Bizim ulusalcılar Türkiye Avrupa Birliğine girmek için gayret ettiğinde sırf demokrasi gerçek anlamıyla tesis edilir ve halkın tercihinin üstünde bir güç kalmaz diye var güçleri ile kıyamet koparırlardı. “Vatan elden gidiyor, satılıyoruz” derlerdi bu pek tutmazsa “din elden gidiyor” derlerdi (2003, Rahşan Ecevit feryatları). Ne zaman Türkiye dış politikada aktif bir rol üstlendi. Tarihsel birikimini motor güç olarak kullandı ve etkin hamleler yapmaya başladı. Bu sefer sevgili ulusalcılarımız bastılar feryadı. “Batıdan uzaklaşıyoruz. Din devleti oluyoruz. Kurtarın bizi” demeye başladılar. Dün “Avrupa Birliğinden uzaklaş, bak Ahmedinecat ne güzel batıya karşı çıkıyor” diyenler Türkiye İran’a karşı haksız yaptırım kararına “hayır” kararı verince Türkiye batıdan uzaklaşmaya başladı dediler.İranlı yardım gemileri de Gazze’ye gitmeye başlayınca feryadın dozunu daha da arttırarak “Molla için savaşa hazır mısın” demeye başladılar. Ama unuttukları bir şey var. Her tezgah iyi güzel de bu halk aptal değil, unutulan bu. İnsanlarımız eskisi gibi sadece şahıs merkezli bir politika anlayışı içinde değil. Her geçen gün bilinçlenen dönen döndürülmeye çalışılan kirli oyunları çok merak eden bir halk var artık. Derin devlet yapılanması ve manipülasyonlarını anlatan filmler, diziler şu an çok popüler.Artık bu olayların perde arkasını merak eden kolay güdülemeyecek bir halkımız olduğu unutulmamalı.

Türkiye dış politikada iyi işler yapıyor aslında. Komşuları ile ilişkilerini geliştirmeye çalışıyor. Vizeler kaldırılıyor. Kurulamaz artık bitti denen dostluk köprüleri tekrar tesis ediliyor. Sadece Müslüman komşular ile değil gayrımüslim komşularla da iyi ilişkiler kuruluyor. Kriz içindeki Yunanistan’a yapılan başbakan ziyaretinin olumsuz bir girişim olduğu söylenebilir mi? Türkiye iç ve dış sorunlarını halledemediği oranda içine kapanıp komşuları ile itişip kakışacaktır. Bu da en başta kötülükler imparatorluğu olan İsrail’in işine gelecektir.

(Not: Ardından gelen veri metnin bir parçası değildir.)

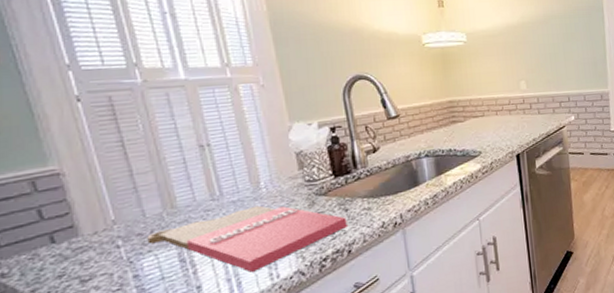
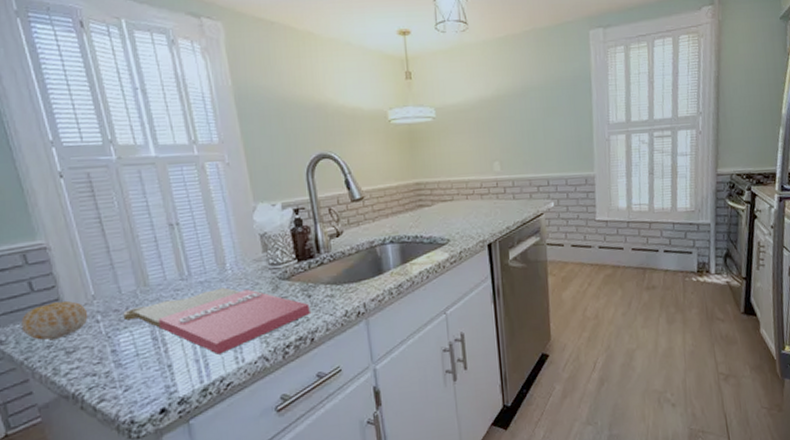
fruit: none [28,227,108,270] -> present [21,301,88,341]

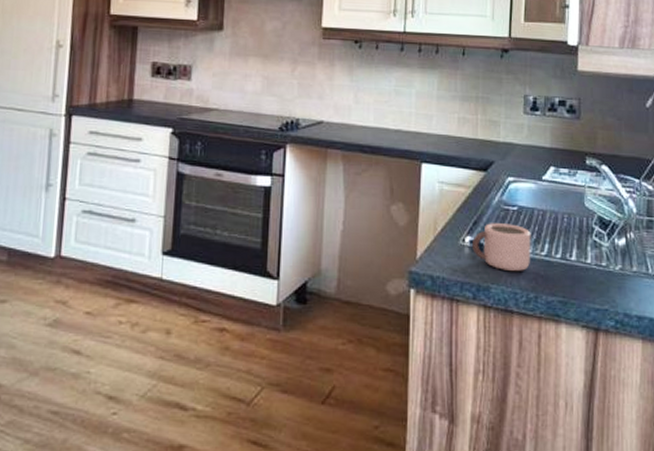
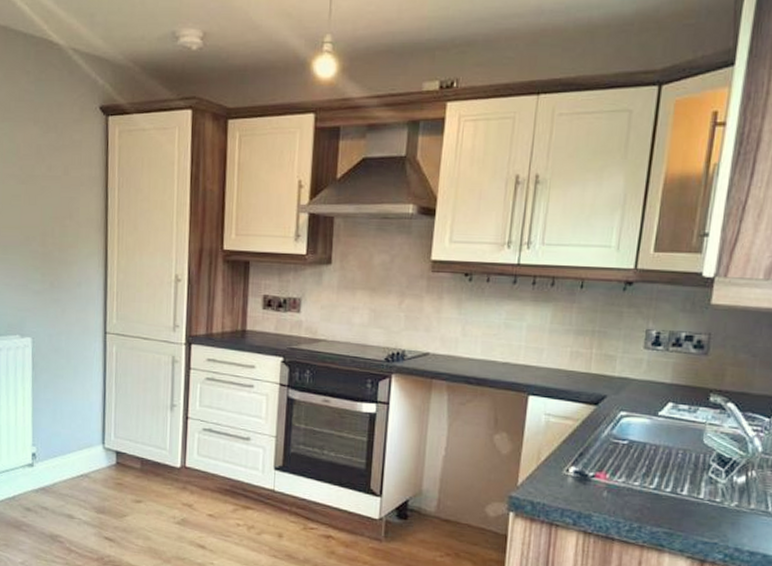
mug: present [472,223,531,272] -> none [576,455,641,503]

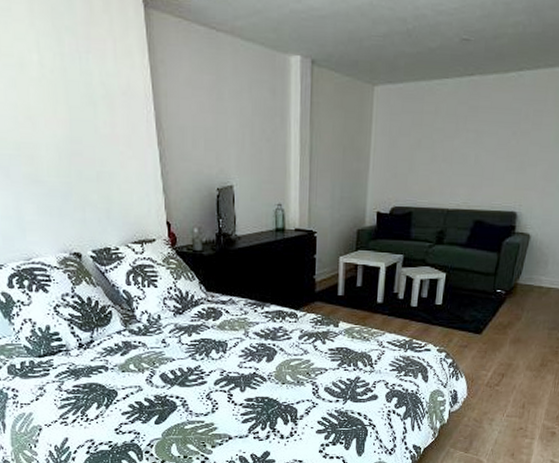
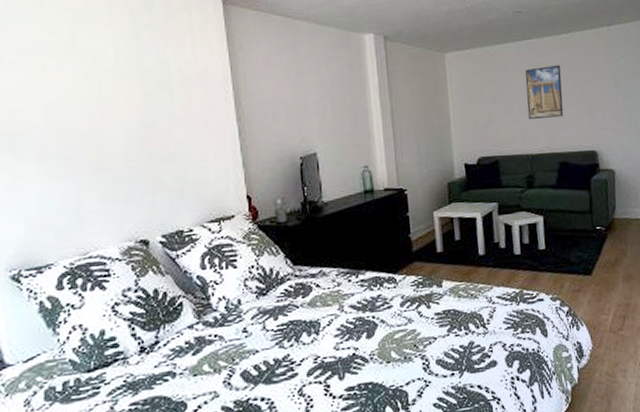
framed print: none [452,110,499,172] -> present [525,65,564,120]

Zira içerideki sorunlarını halledemeyen bir Türkiye’ye daha çok Skorsky, Merkava tankı satmak demektir bu. Komşuları ile itişip kakışan bir Türkiye, İsrail için çok ideal bir Türkiye’dir.

Tabiki Türkiye eksen değiştirmelidir. Statükocu, korkak uşak ruhlu bir eksen yerine hakkı ve adaleti üstün tutan bir ekseni tercih etmelidir. İHH gemileri ile gelen tekerlekli sandalyeleri, oyuncakları gaspedip çöplüğe atan ve bunu özellikle haber servisi yapan İsrail’in ekseninde olmayı tercih edenler insaniyetliklerini tekrar gözden geçirsinler. Zulmü meşrulaştırmış bir ekseni tüm dünya tercih etse de çığır açmak isteyenler baskıcı ve zorbaların tahakkümünden kurtulunduğu anda isteklerine nail olacaklarını unutmamalılar.